RE: Schema default values in C implimentation

Posted by Steve Roehrs <St...@rlmgroup.com.au>.
Hi Chris

The C API doesn't support default values, or schema evolution.  It does
support schema projection, where the reader schema has less fields than
the writer schema.

For this reason we switched to using the C++ API for our particular
project. C++ Schema evolution has only recently been baselined in
version 1.7.7 of Avro.

I did some work on trying to implement it in the C version, but gave up,
as I found the C code quite difficult to work with.

I agree the documentation should be clarified.  Schema projection and
type promotion are a subset of schema resolution - but schema evolution
is definitely missing!


Steve Roehrs

Senior Software Engineer | Lockheed Martin

 

| p: +61 8 7389 4525    | m: +61 4 3891 5622     | f: +61 8 7389 4551

| w: www.rlmgroup.com.au | e: Steve.Roehrs@rlmgroup.com.au

| Company address: 82-86 Woomera Ave, Edinburgh, SA 5111

This email and any attachment to it remains the property of Lockheed
Martin and is intended only to be read or used by the named addressee.
It may contain information that is confidential, commercially valuable
or subject to legal privilege.  If you receive this email in error,
please immediately delete it and notify the sender.  Opinions,
conclusions and other information in this message that do not relate to
the official business of Lockheed Martin or any companies within
Lockheed Martin shall be understood as neither given nor endorsed by
them.

-----Original Message-----
From: capo hatsoft [mailto:jangoolie@gmail.com] 
Sent: Wednesday, July 30, 2014 12:05 PM
To: dev@avro.apache.org
Subject: Schema default values in C implimentation

I recently extended a tool used at my work by adding an Avro output
module.
The module works fine except that it appears to ignore default values in
the schema.

My program does something like this:

presuming schemaBuffer contains

{"type":"record",
  "name":"test",
  "fields":[
    {"name":"foo", "type":"int"},
    {"name":"hat", "type":"int", "default":12},
    {"name":"bar", "type":"string"}
  ]
}

avro_schema_t schema;
avro_schema_from_json_length(schemaBuffer, schemaLen, &schema);

avro_value_iface_t * iface;
avro_value_t writer_value, field;
avro_file_writer_t avro_writer;

iface = avro_generic_class_from_schema(schema);
avro_generic_value_new(iface, &writer_value);
avro_file_writer_create_with_codec(outFilePath, schema, &avro_writer,
"defalte", blockSize);

//iterate over some data structure containing src data {
  //for int values {
    avro_value_set_int(&field, someIntValue);
  }
  //similar code for other types...
}
avro_file_writer_append_value(avro_writer, &writer_value)


//clean up
//flush etc on program exit

The result is that the program correctly creates an avro encoded file
with
one record for each of my input records with all the correct values
etc....

Except!
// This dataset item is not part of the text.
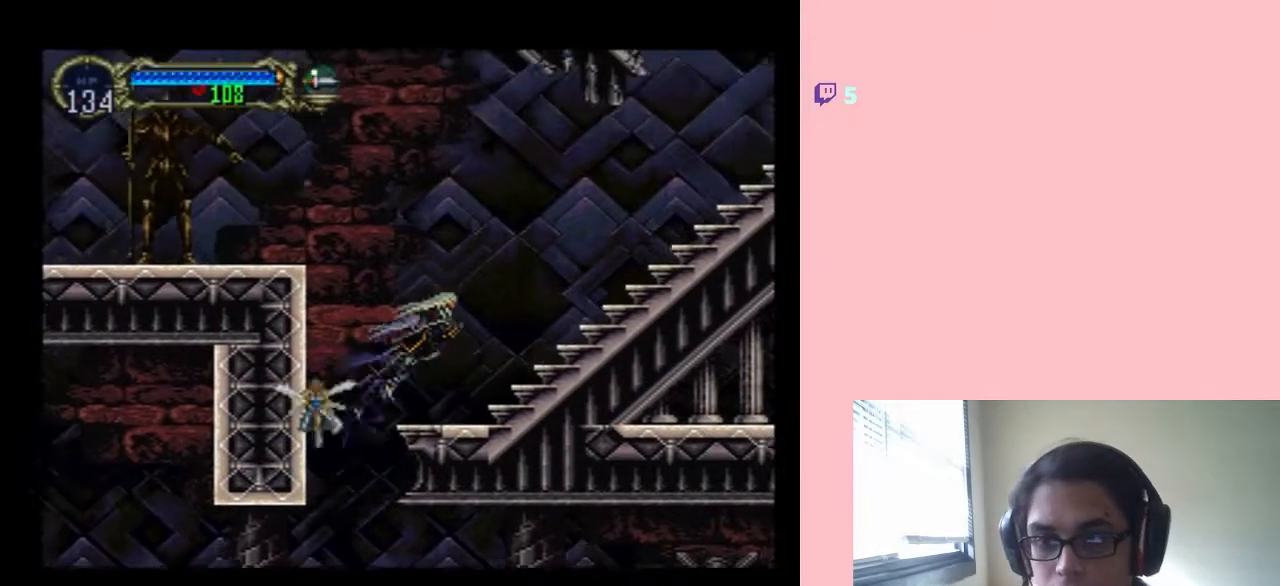
{"dt_ms": 500, "buttons": ["B", "DPAD_LEFT"], "left_stick": "center", "right_stick": "center", "events": [[167, "B", "up"], [200, "DPAD_LEFT", "down"], [200, "DPAD_RIGHT", "up"], [383, "B", "down"]]}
The schema at the top of the output file created is different to
the input schema. It now looks like:

{"type":"record",
  "name":"test",
  "fields":[
    {"name":"foo", "type":"int"},
    {"name":"hat", "type":"int"},
    {"name":"bar", "type":"string"}
  ]
}

The default property just seems to be completely ignored by the schema
parser or otherwise not reproduced by the schema writer.

Having a look at the source code I came across this concerning struct in
schema.h:

struct avro_record_field_t {
	int index;
	char *name;
	avro_schema_t type;
	/*
	 * TODO: default values
	 */
};

So it appears that default values are not supported by Avro C?

I'm pretty confused however as the documentation at
http://avro.apache.org/docs/1.7.7/api/c/index.html states:

The C implementation supports:

   -

   binary encoding/decoding of all primitive and complex data types
   -

   storage to an Avro Object Container File
   -

   schema resolution, promotion and projection
   -

   validating and non-validating mode for writing Avro data

The C implementation is lacking:

   -

   RPC

Is the documentation wrong or am I just missing something?

I couldn't find any evidence that default values are supported after
reading over the source. If this feature still planned to be
implemented?
Should the documentation be updated to reflect that the C implementation
does not support default values?

This is a blocker for me so I was considering extending Avro C to
support
default values myself but I thought I should check with the mailing list
first.

Thanks in advance,
Chris.